## WHAT THIS TASK INVOLVES:
Could you repeat the data word for word while skipping the pictures?

[[ GIVEN INFORMATION open ]]

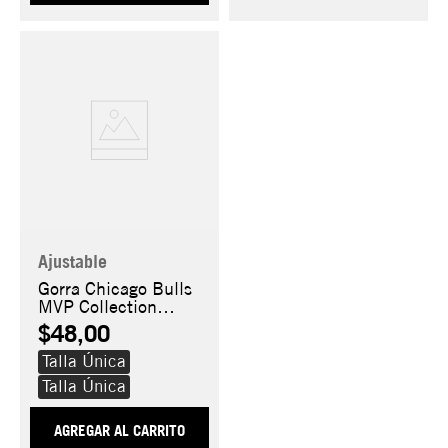
Ajustable
Gorra Chicago Bulls
MVP Collection
9Fifty
$48,00
Talla Única
Talla Única
AGREGAR AL CARRITO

[[ GIVEN INFORMATION closed ]]

## FINISHED TASK:
Ajustable
Gorra Chicago Bulls
MVP Collection
9Fifty
$48,00
Talla Única
Talla Única
AGREGAR AL CARRITO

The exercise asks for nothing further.